Written by Amy Stoltenberg
Photographs by Katherine Rountree and Crobsy Ignasher
Opening the door to Kapa Cafe is like walking into your favorite aunt’s kitchen, with the smell of homemade bread and the sight of colorfully decorated sugar cookies and homey potted plants placed on various tables. Located on 1514 Bull St., just down the street from Arnold Hall and around the corner from Eckburg, this neighborhood cafe is an inexpensive taste of home.
Karla Mobley and Patty Carswell, the owners of Kapa Cafe, opened the restaurant just under a year ago in July 2013. The idea was to create a place where people could come to feel comfortable and relaxed while eating home-cooked favorites.
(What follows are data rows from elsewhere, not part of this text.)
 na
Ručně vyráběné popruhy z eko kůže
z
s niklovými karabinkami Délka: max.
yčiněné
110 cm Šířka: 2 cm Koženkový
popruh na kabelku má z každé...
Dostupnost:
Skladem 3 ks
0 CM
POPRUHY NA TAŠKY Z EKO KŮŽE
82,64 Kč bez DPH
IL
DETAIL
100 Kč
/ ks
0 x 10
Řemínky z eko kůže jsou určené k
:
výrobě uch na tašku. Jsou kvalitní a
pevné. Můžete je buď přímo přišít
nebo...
“We tried to have a place where people could come and we could fix them up the food they like. We wanted it to be casual, friendly and homey,” said Carswell. “Everything in here is a hodge lodge of stuff we pieced up from garage sales stuff from our own houses.”
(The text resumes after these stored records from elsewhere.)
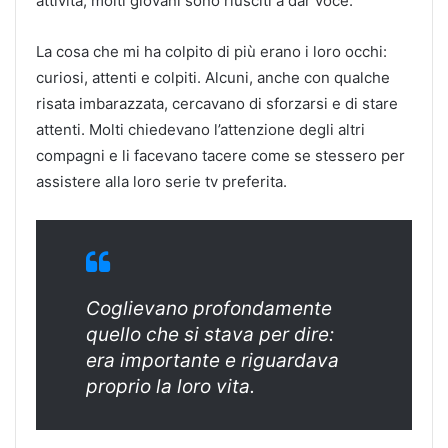
attività, molti giovani sono riusciti a dar voce.
La cosa che mi ha colpito di più erano i loro occhi:
curiosi, attenti e colpiti. Alcuni, anche con qualche
risata imbarazzata, cercavano di sforzarsi e di stare
attenti. Molti chiedevano l’attenzione degli altri
compagni e li facevano tacere come se stessero per
assistere alla loro serie tv preferita.
Coglievano profondamente
quello che si stava per dire:
era importante e riguardava
proprio la loro vita.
Mobely added, “We want people to think that they can come here and sit and read for hours. Students will come in and set up their stuff and just work all afternoon on a project.”
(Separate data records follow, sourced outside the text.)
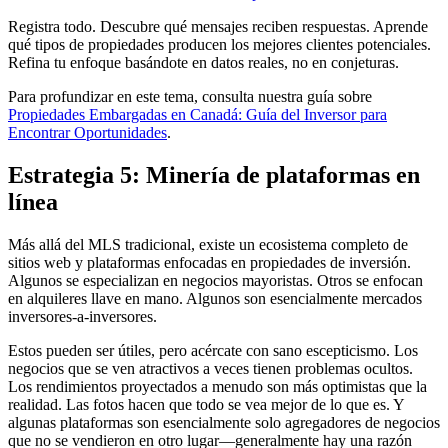
Registra todo. Descubre qué mensajes reciben respuestas. Aprende
qué tipos de propiedades producen los mejores clientes potenciales.
Refina tu enfoque basándote en datos reales, no en conjeturas.
Para profundizar en este tema, consulta nuestra guía sobre
Propiedades Embargadas en Canadá: Guía del Inversor para
Encontrar Oportunidades
.
Estrategia 5: Minería de plataformas en
línea
Más allá del MLS tradicional, existe un ecosistema completo de
sitios web y plataformas enfocadas en propiedades de inversión.
Algunos se especializan en negocios mayoristas. Otros se enfocan
en alquileres llave en mano. Algunos son esencialmente mercados
inversores-a-inversores.
Estos pueden ser útiles, pero acércate con sano escepticismo. Los
negocios que se ven atractivos a veces tienen problemas ocultos.
Los rendimientos proyectados a menudo son más optimistas que la
realidad. Las fotos hacen que todo se vea mejor de lo que es. Y
algunas plataformas son esencialmente solo agregadores de negocios
que no se vendieron en otro lugar—generalmente hay una razón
The two restaurateurs serve a wide variety of customers, ranging from local neighborhood residents and business people to churches and tourists. They have a special place in their hearts for SCAD students. Multiple student films have been shot on-location, and even some of the sandwiches the cafe now offers were inspired by and named after SCAD students, including Aidan’s earth and egg breakfast sandwich (mozzarella, pesto, basil, tomato and egg on a fresh croissant) and Will’s tuna melt (tuna salad, tomato and swiss on pesto-crusted bread).
The rest of the menu is comprised of a conglomeration of recipes that have been in their families, as well as things that the two women have come up with from their own tastes and from feeling out what the customers prefer.
“Its the food our families like and our friends like,” said Mobely.
For breakfast, expect kitchen staples like bagels, house-made butter croissants, slices of fresh fruit loaf bread, croissant sandwiches and pita hot pockets. Lunch sings a similar tune of hot and cold sandwiches priced from $3.75 to under $8 with potato salad or fruit. Their most popular item is a chicken salad croissant.
Dessert is a conglomeration of goodies that one might find at a big family reunion gathering. Carswell explained that, while they do make a few staple items daily, the rest of the treats rotate around by whatever she feels like making.
“We try to always keep carrot cake and red velvet cake, but those go so fast. We usually always keep creme de menthe brownies, lemon bars, toffee bars, and then we just supplement.”
Of course, everything is made from scratch in the little open kitchen separated from the seating area only by a counter divider.
Kapa Cafe offers call-ahead ordering, so students can call and order breakfast or lunch to pick up on the way to class.
Said Carswell, “Karla and I have been best friends for many years now, and we’re still having fun working together. Its nice to have a niche, and I think we’ve found it.”
Kapa Cafe is open Monday through Friday from 7:30 a.m. to 5 p.m. and Sundays from 9:30 a.m. to 2 p.m.